Validation of the higher expression of A. tenascin-C and B. GDF15 (I-Benign lesion; II- Primary Melanoma; III-Metastatic Melanoma) on melanoma cancer tissue microarrays and C. CFB and D. C3 (I- Normal Mucosa; II- Oral SCC) on carcinoma cancer tissue microarrays. Tenascin-C showed statistically significant expression among the categories benign lesion, primary melanoma and metastatic melanoma, but not between primary melanoma and metastatic melanoma (One-way ANOVA, benign lesion vs. primary melanoma, p < 0.0001; benign lesion vs. metastatic melanoma, p < 0.0009; primary melanoma vs. metastatic melanoma, p = 0.1748). GDF15 showed statistically significant expression among the categories benign lesion, primary melanoma and metastatic melanoma (One-way ANOVA, benign lesion vs. primary melanoma, p < 0.0001; benign lesion vs. metastatic melanoma, p < 0.0001; primary melanoma vs. metastatic melanoma, p < 0.0001). CFB and C3 showed higher expression in OSCC compared with normal mucosa (Mann Whitney U, p = 0.009 and p = 0.0005, respectively).

Figure 6. CFB and C3 peptides showed higher normalized intensities in OSCC saliva samples than in healthy saliva samples

PseudoSRM analytical approach for peptides of C3 (precursor m/z 631.05, +3; 735.89, +2) and CFB (precursor m/z 638.33, +2; 939.13, +3) normalized with 5 fmol/μl of angiotensin (m/z 432.89, +3) as an internal reference peptide. These data represent two technical replicates of saliva samples from healthy patients (n = 7), saliva samples from patients who undergone surgical resection of OSCC (named no lesion, n = 7) and saliva samples from patients with active OSCC lesion without any treatment (named lesion, n = 10) (ANOVA followed by Tukey's test). The normalization to the internal reference peptide was performed for each run.

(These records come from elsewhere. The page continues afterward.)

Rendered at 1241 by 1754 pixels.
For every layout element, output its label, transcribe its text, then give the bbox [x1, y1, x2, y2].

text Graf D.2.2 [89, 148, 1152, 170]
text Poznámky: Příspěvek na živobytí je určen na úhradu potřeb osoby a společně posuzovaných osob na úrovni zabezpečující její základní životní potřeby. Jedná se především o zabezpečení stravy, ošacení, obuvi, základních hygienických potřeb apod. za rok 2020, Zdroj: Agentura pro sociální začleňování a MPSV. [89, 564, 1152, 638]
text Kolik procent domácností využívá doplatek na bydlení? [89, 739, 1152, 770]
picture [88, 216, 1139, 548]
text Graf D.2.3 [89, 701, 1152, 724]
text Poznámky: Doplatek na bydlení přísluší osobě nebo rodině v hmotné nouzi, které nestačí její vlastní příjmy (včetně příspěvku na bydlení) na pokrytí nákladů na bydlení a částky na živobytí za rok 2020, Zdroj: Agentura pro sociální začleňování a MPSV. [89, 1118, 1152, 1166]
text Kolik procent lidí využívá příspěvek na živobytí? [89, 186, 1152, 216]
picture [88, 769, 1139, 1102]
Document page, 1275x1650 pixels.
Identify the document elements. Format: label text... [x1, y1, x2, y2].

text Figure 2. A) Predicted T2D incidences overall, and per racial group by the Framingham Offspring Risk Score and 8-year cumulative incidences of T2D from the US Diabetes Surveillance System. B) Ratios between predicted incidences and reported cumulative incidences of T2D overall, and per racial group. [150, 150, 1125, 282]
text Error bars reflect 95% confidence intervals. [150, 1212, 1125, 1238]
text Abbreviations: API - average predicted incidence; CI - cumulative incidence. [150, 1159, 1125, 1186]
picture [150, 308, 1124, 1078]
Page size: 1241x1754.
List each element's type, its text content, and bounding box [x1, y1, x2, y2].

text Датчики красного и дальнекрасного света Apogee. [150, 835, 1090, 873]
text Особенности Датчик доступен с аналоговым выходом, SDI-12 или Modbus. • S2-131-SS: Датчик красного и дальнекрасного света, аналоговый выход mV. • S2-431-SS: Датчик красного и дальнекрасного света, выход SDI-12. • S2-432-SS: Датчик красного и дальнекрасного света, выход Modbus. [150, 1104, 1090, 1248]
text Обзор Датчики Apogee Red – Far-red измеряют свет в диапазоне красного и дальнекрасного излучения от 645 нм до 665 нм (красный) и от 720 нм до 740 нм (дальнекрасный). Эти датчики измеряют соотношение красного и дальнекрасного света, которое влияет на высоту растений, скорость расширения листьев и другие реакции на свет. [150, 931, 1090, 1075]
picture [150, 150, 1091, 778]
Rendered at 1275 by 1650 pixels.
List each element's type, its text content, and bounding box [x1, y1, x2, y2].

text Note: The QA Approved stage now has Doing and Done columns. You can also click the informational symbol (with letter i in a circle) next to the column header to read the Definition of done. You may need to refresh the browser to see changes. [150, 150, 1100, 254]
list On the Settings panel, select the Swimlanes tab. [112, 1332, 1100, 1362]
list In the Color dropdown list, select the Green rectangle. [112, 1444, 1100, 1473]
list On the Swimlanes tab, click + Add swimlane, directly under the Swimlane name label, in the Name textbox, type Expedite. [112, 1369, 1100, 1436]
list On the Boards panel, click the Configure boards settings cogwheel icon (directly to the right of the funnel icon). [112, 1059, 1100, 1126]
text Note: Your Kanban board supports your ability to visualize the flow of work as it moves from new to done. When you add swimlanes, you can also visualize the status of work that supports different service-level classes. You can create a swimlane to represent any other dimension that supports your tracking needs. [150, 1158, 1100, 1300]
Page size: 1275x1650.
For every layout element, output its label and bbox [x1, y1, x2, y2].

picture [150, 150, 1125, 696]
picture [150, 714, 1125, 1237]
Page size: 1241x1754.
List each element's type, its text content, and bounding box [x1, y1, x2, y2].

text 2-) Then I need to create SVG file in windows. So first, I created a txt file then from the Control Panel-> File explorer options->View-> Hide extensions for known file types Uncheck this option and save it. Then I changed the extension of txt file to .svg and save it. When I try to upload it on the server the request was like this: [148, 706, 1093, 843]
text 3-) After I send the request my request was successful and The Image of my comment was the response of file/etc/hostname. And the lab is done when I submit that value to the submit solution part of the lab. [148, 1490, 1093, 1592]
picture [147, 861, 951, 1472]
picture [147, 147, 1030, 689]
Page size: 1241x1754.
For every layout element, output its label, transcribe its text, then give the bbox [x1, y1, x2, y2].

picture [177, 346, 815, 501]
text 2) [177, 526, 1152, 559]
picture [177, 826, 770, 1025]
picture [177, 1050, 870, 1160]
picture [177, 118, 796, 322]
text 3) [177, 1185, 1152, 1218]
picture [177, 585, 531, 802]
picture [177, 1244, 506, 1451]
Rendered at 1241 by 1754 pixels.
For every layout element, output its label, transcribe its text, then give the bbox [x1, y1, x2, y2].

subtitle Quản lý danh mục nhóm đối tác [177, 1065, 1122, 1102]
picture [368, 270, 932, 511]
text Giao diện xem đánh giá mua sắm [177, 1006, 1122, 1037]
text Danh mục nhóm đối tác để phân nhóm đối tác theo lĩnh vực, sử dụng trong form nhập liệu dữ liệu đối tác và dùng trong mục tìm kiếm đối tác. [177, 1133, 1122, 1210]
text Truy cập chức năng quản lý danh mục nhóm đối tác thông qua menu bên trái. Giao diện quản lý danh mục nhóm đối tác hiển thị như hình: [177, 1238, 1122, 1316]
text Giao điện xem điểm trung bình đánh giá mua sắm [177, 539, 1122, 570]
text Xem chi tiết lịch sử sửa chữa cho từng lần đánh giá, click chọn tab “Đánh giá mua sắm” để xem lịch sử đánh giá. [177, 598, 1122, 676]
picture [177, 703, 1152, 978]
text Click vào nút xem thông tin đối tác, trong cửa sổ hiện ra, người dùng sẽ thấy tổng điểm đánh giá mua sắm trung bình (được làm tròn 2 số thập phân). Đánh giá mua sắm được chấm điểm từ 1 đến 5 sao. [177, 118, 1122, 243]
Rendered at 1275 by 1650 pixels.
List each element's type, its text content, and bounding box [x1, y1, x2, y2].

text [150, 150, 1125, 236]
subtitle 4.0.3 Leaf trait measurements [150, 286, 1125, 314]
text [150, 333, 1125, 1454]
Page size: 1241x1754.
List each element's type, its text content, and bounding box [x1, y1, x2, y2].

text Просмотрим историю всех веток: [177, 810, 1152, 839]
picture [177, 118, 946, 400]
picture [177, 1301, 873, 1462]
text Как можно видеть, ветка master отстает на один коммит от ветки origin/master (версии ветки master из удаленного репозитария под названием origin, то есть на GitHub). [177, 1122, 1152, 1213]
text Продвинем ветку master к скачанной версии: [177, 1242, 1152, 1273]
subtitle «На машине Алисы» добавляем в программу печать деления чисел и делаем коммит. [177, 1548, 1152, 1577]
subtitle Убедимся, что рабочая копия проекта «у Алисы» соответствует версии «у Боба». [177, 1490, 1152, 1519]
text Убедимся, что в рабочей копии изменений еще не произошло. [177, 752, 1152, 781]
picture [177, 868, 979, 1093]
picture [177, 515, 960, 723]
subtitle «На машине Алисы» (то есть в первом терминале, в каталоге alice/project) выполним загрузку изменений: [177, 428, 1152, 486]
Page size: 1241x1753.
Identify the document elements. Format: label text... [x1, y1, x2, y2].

Figure 7. CFB knockdown decreased the migration of skin-derived epidermoid carcinoma (A431) cells and reduced the chemotaxis of human macrophages

A. A431/untreated (mock), A431/control (scrambled) and A431/siRNA CFB cells were seeded in serum-free media in the upper chamber of a 96-well transwell plates. RPMI media, which was supplemented with 1% FBS, was added in the lower chamber (n = 2, triplicate, one-way ANOVA followed by Tukey's test, *p < 0.05). B. Chemotaxis of human macrophages was reduced when were seeded in the upper chamber, and A431 cells treated with mock, control siRNA and siRNA against CFB were added in the lower chamber of the transwell (n = 2, triplicate, a one-way ANOVA followed by Tukey's test, *p < 0.05). C. Real-time quantitative PCR confirms the expression of CFB after transient transfections in A431 cells. The data were normalized with the (glyceraldehyde-3-phosphate dehydrogenase gene was used as internal reference). Each bar represents mean ± SD of three independent experiments.